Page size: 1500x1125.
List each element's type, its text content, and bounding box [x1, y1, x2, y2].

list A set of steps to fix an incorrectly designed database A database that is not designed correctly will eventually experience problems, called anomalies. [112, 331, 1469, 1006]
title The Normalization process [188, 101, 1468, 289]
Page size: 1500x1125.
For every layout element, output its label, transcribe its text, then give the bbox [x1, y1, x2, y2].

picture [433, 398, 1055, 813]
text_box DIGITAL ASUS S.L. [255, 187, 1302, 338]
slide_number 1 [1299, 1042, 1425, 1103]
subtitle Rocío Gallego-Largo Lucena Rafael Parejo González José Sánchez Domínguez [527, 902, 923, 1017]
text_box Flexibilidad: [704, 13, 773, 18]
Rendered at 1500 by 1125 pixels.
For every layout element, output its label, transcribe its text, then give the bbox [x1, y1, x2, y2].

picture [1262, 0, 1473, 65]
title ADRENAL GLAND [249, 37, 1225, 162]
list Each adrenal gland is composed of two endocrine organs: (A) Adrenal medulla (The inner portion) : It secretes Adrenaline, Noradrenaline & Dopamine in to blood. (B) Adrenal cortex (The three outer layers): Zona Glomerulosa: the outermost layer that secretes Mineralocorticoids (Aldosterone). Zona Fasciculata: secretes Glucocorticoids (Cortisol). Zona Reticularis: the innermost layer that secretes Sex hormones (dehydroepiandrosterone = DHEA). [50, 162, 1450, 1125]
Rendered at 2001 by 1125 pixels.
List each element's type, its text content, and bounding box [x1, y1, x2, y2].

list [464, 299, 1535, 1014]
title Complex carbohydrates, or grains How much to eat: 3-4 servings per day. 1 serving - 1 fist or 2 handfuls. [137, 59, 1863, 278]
——————
Repeat the full set of records above character for character.

Page size: 1500x1125.
List each element's type, its text content, and bounding box [x1, y1, x2, y2].

list A set of steps to fix an incorrectly designed database A database that is not designed correctly will eventually experience problems, called anomalies. [112, 331, 1469, 1006]
title The Normalization process [188, 101, 1468, 289]
Page size: 1500x1125.
For every layout element, output its label, transcribe its text, then give the bbox [x1, y1, x2, y2].

picture [433, 398, 1055, 813]
text_box DIGITAL ASUS S.L. [255, 187, 1302, 338]
slide_number 1 [1299, 1042, 1425, 1103]
subtitle Rocío Gallego-Largo Lucena Rafael Parejo González José Sánchez Domínguez [527, 902, 923, 1017]
text_box Flexibilidad: [704, 13, 773, 18]
Rendered at 1500 by 1125 pixels.
For every layout element, output its label, transcribe its text, then give the bbox [x1, y1, x2, y2].

picture [1262, 0, 1473, 65]
title ADRENAL GLAND [249, 37, 1225, 162]
list Each adrenal gland is composed of two endocrine organs: (A) Adrenal medulla (The inner portion) : It secretes Adrenaline, Noradrenaline & Dopamine in to blood. (B) Adrenal cortex (The three outer layers): Zona Glomerulosa: the outermost layer that secretes Mineralocorticoids (Aldosterone). Zona Fasciculata: secretes Glucocorticoids (Cortisol). Zona Reticularis: the innermost layer that secretes Sex hormones (dehydroepiandrosterone = DHEA). [50, 162, 1450, 1125]
Rendered at 2001 by 1125 pixels.
List each element's type, its text content, and bounding box [x1, y1, x2, y2].

list [464, 299, 1535, 1014]
title Complex carbohydrates, or grains How much to eat: 3-4 servings per day. 1 serving - 1 fist or 2 handfuls. [137, 59, 1863, 278]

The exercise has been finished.